LAWS(PVC)-1929-5-79

TANWANGINI DEBI Vs. ABHOYA CHARAN SARDAR

Decided On May 01, 1929
TANWANGINI DEBI Appellant
V/S
ABHOYA CHARAN SARDAR Respondents

JUDGEMENT

(1.) In this case, the plaintiffs are the 12 annas cosharer landlords and they bring their suit for vent for 1329 to 1332 B.S. to the extent of their share basing their claim upon the terms of a kabuliat of 23 November 1905. The terms of that kabuliat are to this effect : the area which is being 13t or settled is 2134 bighas. The tenant states that he had been in possession of that land before from the landlords predecessor. The rate of rent is 11 annas two and half gandas per bigha and, on the 2134 bighas the jama is Rs. 1483. There is a clause in the kabuliat to this effect: If it becomes necessary to make any survey from the Government or from your Sarkar, that is, the landlords: I shall be present in p3rson and shall cause the survey to be made and I shall pay the costs of survey. If, on measurement, the area be found to be less, I shall get abatement; if there be increase, then I shall pay rent separately at the aforesaid fixed rate.

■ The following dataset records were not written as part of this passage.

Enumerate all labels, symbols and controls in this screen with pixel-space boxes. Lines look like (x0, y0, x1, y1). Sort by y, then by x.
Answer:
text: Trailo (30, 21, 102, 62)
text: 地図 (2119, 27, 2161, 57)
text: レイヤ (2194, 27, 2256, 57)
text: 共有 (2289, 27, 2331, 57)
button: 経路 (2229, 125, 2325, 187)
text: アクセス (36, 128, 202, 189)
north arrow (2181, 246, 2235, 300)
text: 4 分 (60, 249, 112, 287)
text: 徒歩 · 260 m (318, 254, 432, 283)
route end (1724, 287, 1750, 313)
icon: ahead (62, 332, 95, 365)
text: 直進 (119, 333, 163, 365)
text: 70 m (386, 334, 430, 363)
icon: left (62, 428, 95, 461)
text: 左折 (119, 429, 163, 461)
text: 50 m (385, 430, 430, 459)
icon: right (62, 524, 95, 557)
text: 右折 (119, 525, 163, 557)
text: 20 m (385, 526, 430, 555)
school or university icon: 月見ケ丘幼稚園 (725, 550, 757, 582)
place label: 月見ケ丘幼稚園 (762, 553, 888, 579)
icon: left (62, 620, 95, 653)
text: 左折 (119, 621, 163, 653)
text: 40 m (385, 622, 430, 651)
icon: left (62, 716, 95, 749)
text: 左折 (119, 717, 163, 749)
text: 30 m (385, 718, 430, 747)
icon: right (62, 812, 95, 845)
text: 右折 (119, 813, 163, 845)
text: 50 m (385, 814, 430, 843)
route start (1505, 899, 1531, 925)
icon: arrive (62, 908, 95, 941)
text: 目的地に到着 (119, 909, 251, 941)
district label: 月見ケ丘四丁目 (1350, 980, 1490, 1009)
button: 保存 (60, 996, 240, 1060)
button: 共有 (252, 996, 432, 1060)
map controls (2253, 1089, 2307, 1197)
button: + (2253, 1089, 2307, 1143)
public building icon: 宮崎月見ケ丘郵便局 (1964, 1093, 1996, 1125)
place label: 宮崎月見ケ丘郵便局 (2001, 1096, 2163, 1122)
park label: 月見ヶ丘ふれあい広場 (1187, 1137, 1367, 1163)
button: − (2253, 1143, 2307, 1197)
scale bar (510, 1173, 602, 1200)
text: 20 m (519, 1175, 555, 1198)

(2.) In this case, the first thing that happened was a suit framed under Section 148-A, Ben. Ten. Act, and brought by the four annas landlords in 1918. The present plaintiffs were parties defendants in that suit. But the present plaintiffs took no interest in the suit and, in the end, what happened was that the four annas landlords were met by a defence on the part of the tenant that the area in his possession was less than the amount mentioned in the kabuliat. Thereupon, by a process of reasoning which does not seem to be altogether watertight, a local investigation was ordered and it was found that the area was, in fact, 1,700 bighas and no more upon which basis the four annas landlords got a judgment for their share of the rent on the footing that the total rent must be reduced from Rs. 1,483 mentioned in the kabuliat to Rs. 1,228. The first question and the most important question to be considered in this case is what is the effect in law of that decision. Mr. Roy who appears for the defendant appellant contends before us that the effect in law as between defendant and defendant in that suit was that there was a fresh settlement or assessment of rent and that the position was just as though a suit had been brought and a re-assessment of the rent had been arrived at which was binding upon the parties. Mr. Roy Choudhuri who appears for the plaintiffs respondents contends on the other hand that, while it is true that the present plaintiffs were parties to that suit they were parties for the purposes of Section 148-A, Ben. Ten. Act, only and that the judgment in that suit, whether it is right or wrong, is not as between his clients and the tenant any assessment of rent upon a new basis : the judgment may be made binding between the tenant and the four annas landlord, but as between the 12 annas cosharers and the tenant it is not a judgment which operates as a fresh assessment.

(3.) In my opinion, the view pressed upon us by Mr. Roy Choudhury is to be preferred. When one looks at ?the purpose of Section 148-A, Ben. Ten. Act, one finds that its purpose is this : to enable a co-sharer landlord to get the advantage of the right to sell the holding notwithstanding that he is unable to get his co-sharers to join with him as plaintiffs in instituting a suit. The section is intended to deal with cases, in particular, where the plaintiff cannot find out whether lent is due to the other cosharer landlords whether it has been paid or whether it has not been paid, and the consequence is that he may bring his suit asking for the whole of the rent but in the end limiting himself to proceed with his suit for his share only and to get the right to sell the holding. In the present case, if it be assumed for the sake of argument that the present plaintiffs who were defendants in the previous suit had been in receipt of their proper proportion of the rent at the kabuliat rate, then, when the four annas landlords joined them as defendants, we are to ask ourselves did they by staying away and taking no part in that litigation run the risk that the judgment obtained by the four annas cosharers would operate as against them as a new assessment of the rent of the holding. I am not prepared to say that it would so operate. It seems to me that, in a case under Section 148-A, Ben. Ten. Act, to hold that it would operate as a new assessment of rent between co- defendants would be carrying the law further than there is any authority for so doing.